Déséquilibre aussi à l’intérieur des quintiles malgré leur apparente régularité : un alexandrin isolé à la fin de chaque quintil – deux vers qui entre eux d’un côté, contre trois de l’autre. Césure décalée, hémistiches non équilibrés (le vers étant le plus souvent impair), le mètre et la syntaxe ne coïncident pas toujours. Enjambements et rejet = déséquilibre de la phrase qui déborde sur le vers suivant (de guingois)

B- La lente agonie de la ville

Déclin de la vie et du mouvement : évocation réitérée et insistante du sommeil (v.2 et 6).
Peu de verbes d’action – les rares mouvements sont exécutés dans la lenteur (v.16)
Présence d’un vocabulaire propre à la maladie : « moribonde, malade, lasse ». La ville est personnifiée par le poète qui lui attribue le comportement et les attributs d’un être convalescent : v.11 et 12 « s’accroupissent » « fenêtres closes comme des yeux »
Enfin l’agonie de la ville s’accompagne d’une extinction progressive de la lumière et donc d’un accroissement de l’obscurité : « l’ombre soudain accrue ».
Opposition entre deux époques : l’une actuelle et dégénérescente, l’autre révolue et inaccessible.
Les alexandrins souvent surnuméraires, les phrases assez longues donnent un rythme lent et mélancolique eau poème, que renforcent certaines sonorités (allitérations en r et s, assonance en o et oi)

II Une atmosphère funeste

A- une présence prégnante de la mort dans le poème

La ville décrite par Merrill est en fin de vie. Disparition de la vie signalée sous différentes formes dans le poème :
-désertification (« Tant de ses fils, … / Sont partis » « … où nul voyageur ne va / Plus » « Et tous ses chemins… / sont déserts »)
- « dévitalisation » (perte de vie) : la jeunesse semble avoir été décimée par les guerres – « l’homme fort » appartient à une époque révolue. Les derniers habitants de la ville sont « des vieilles et des vieux ». L’hémistiche du vers 14, placé à la rime, signale la mort prévisible de la ville (=litote).
- la mort est clairement évoquée : répétition du groupe nominal « fleuve de mort » et mise en relief du terme mort à la rime.
Les images de stérilité (« déserts ») et de fatalité ( exprimée au dernier vers par la tournure restrictive « ne…que ») montrent que le déclin de la ville est inéluctable.

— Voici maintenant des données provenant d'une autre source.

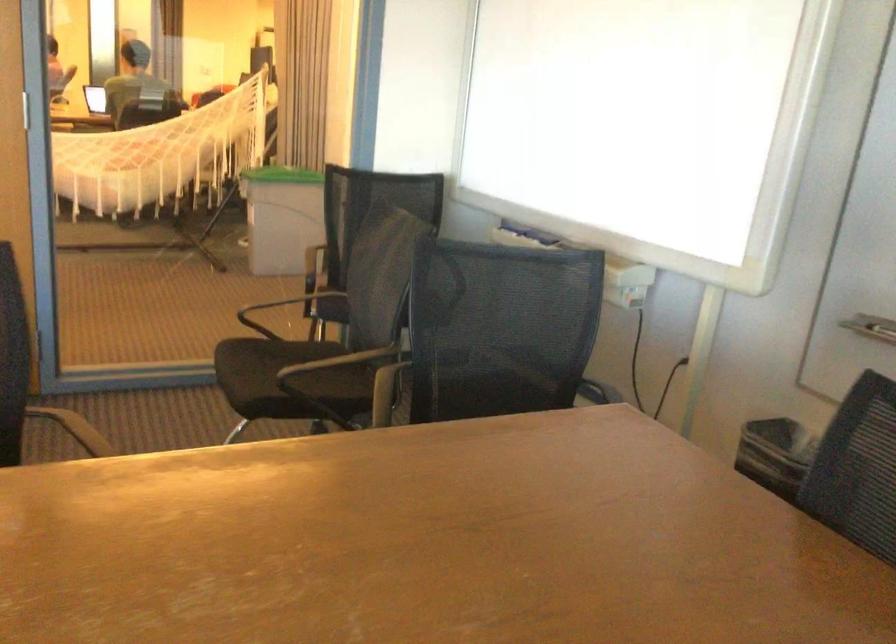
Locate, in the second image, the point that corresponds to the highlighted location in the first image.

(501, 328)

B- L’évocation d’une cérémonie funèbre

Plusieurs éléments dans ce poème suggèrent une cérémonie mortuaire : les symboles religieux (croix de fer, cloches, église, « la parole et le chant de la prière latine », la vierge) – les vieilles et les vieux qui « ont gravi la pente de la colline/Pour aller à l’église » semblent former un cortège funéraire – les cloches et l’orgue produisent une musique funèbre adaptée aux circonstances. Pour finir, les éléments urbains personnifiés sont endeuillés : ils vibrent de sentiments inspirés par le deuil (v.12, 13, 14 : attitude de recueillement des façades – « l’orgue s’éveille en des sanglots … /tonne sa voix pleurant » « les bateaux … semblent alors tressaillir ». Champ lexical des larmes qui traduit la tristesse, le deuil. Les personnifications, nombreuse, accentuent le pathétique de la situation.
La crainte [« elle a peur », « l’Effroi »(allégorie)] contribue à renforcer l’atmosphère angoissante du poème, angoisse accentué par l’absence d’espoir au sein de la ville : la religion ne répond plus à l’appel de ses fidèles, elle a rompu toute forme de communication (son sens leur échappe).
Le déclin de la ville semble résulter des guerres successives qui ont vidé l’espace urbaine de ses habitants, de sa jeunesse et de sa vitalité. Plusieurs références au passé, à « l’homme fort » de jadis par opposition à la population vieillie du présent, indiquent que l’agonie de la ville est provoquée par l’usure, par l’assaut du temps (la ville est ici présentée comme un organe convalescent et âgé). La rupture avec le passé est soulignée : « plus » et « jadis » sont répétés et mis en relief dans le vers. (Nostalgie)
L’espoir semble absent et possible seulement hors de cette ville où règne un sentiment de condamnation que traduit l’évocation des amarres.